Nothing outside the range below should be printed. Output exactly the lines from the line with "thumb ip: (210, 182)" to the line with "pinky tip: (190, 113)", both included.

:: Entries shown

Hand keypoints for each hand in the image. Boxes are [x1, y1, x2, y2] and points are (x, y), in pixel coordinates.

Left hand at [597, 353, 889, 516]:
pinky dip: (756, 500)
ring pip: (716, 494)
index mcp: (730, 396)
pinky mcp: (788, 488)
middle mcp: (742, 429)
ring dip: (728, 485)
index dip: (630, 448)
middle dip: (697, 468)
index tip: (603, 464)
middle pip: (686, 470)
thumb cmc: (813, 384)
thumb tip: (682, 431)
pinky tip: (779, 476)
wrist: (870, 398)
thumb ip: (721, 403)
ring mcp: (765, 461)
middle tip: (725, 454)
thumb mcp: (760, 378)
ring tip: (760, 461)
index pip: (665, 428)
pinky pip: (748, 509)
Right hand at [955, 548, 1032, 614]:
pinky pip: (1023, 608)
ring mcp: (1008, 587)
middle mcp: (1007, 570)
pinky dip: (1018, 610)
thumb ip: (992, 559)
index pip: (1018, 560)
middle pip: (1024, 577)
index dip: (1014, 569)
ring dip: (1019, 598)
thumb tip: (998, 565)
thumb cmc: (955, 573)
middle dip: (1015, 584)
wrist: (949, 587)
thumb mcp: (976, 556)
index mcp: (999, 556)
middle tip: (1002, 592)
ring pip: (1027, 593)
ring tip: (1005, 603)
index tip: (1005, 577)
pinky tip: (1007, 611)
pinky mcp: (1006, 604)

::::
:: Entries shown

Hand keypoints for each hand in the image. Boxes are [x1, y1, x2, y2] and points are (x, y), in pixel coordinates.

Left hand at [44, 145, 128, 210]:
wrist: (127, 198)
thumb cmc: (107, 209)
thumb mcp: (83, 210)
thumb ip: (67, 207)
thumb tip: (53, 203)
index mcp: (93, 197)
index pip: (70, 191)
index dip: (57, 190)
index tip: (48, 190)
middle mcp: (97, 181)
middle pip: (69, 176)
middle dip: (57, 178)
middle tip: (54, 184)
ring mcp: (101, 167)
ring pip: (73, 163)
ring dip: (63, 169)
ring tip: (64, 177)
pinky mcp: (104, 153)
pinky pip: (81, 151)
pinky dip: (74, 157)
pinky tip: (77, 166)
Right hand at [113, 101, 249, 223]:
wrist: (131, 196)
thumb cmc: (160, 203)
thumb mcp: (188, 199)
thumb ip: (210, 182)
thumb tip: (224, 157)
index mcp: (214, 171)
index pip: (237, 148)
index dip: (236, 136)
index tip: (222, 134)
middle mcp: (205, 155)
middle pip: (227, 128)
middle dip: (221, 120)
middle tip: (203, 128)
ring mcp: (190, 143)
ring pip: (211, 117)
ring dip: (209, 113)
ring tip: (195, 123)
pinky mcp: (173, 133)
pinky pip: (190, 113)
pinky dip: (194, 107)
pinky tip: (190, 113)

::::
:: Entries shown

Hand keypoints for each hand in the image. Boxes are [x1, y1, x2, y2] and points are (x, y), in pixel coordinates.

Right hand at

::::

#### [Reply to the exercise]
thumb ip: (210, 182)
thumb tip: (224, 157)
index mcp: (214, 171)
index pip: (237, 148)
index dip: (236, 136)
index tip: (222, 134)
middle mcp: (205, 155)
middle pip: (227, 128)
middle dip: (221, 120)
middle tip: (203, 128)
ring mcp: (190, 143)
ring pip: (211, 117)
ring dip: (209, 113)
ring tip: (195, 123)
pinky mcp: (173, 133)
pinky pip: (190, 113)
pinky dip: (194, 107)
pinky tip: (190, 113)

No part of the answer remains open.